Baca: Film – Peninsula (2020)
Baca: Trailer Film Sekuel Train to Busan Resmi Rilis, Tampilkan Ketegangan Baru Melawan Zombie
Peninsula menjadi entri Cannes ketiga Yeon setelah film animasi "The King of Pigs" (2011) dan "Train to Busan” (2016).
Dikutip dari Yonhap News, Yeon mengatakan bahwa ia mencoba menghadirkan lingkup gerakan yang lebih luas di "Peninsula" untuk membantu orang merasakan kengerian dan sensasi yang sama seperti para karakter, dibandingkan dengan konsep tinggi ruang sempit di "Train to Busan."
"Orang-orang menyukai 'Train to Busan' karena mereka merasa seolah-olah mereka menghadapi serangan zombie dalamb setting yang akrab, seperti kereta," katanya.
"Aku harap mereka merasa ingin menjelajah ke dunia yang tidak dikenal dan dikejar oleh gerombolan zombie di ‘Peninsula’," lanjutnya.
Baca: FILM - Train to Busan (2016)
Baca: Kang Dong Won
Jadi sutradara lebih fokus pada pembuatan film mengejar mobil lebih cepat dan adegan pengambilan gambar di kota Seoul yang hancur, dengan sentuhan efek visual khusus yang dihasilkan komputer.
Yeon Sang-ho mengatakan bahwa zombi Korea bukan hanya monster atau makhluk jahat yang harus dilawan.
“Mereka adalah keluarga dan kolega kami beberapa menit yang lalu,
Saya pikir inilah poin yang disukai orang tentang film zombie Korea,” katanya
Dia mengatakan dia tidak mengharapkan film terbarunya, dengan total anggaran 20 miliar won (US $ 16,5 juta), untuk mengulangi kesuksesan komersial yang dicapai "Train to Busan" di dalam dan luar negeri.
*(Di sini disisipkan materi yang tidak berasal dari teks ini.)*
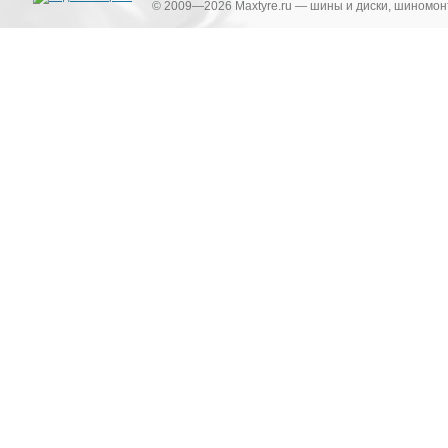
© 2009—2026 Maxtyre.ru — шины и диски, шиномонт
Train to Busan menarik lebih dari 11 juta pemirsa di Korea Selatan dan merupakan film Korea dengan pendapatan luar negeri tertinggi, $ 129 juta di seluruh dunia, sebelum "Parasite" pemenang Oscar (2019).
"Saya baru saja mencoba membuat film berkualitas tinggi yang kisahnya berlanjut dari 'Train to Busan,” ujarnya
"Saya pikir pesan universal penting dalam film komersial beranggaran besar. Dan film ini memberikan pesan harapan di masa pasca-apokaliptik."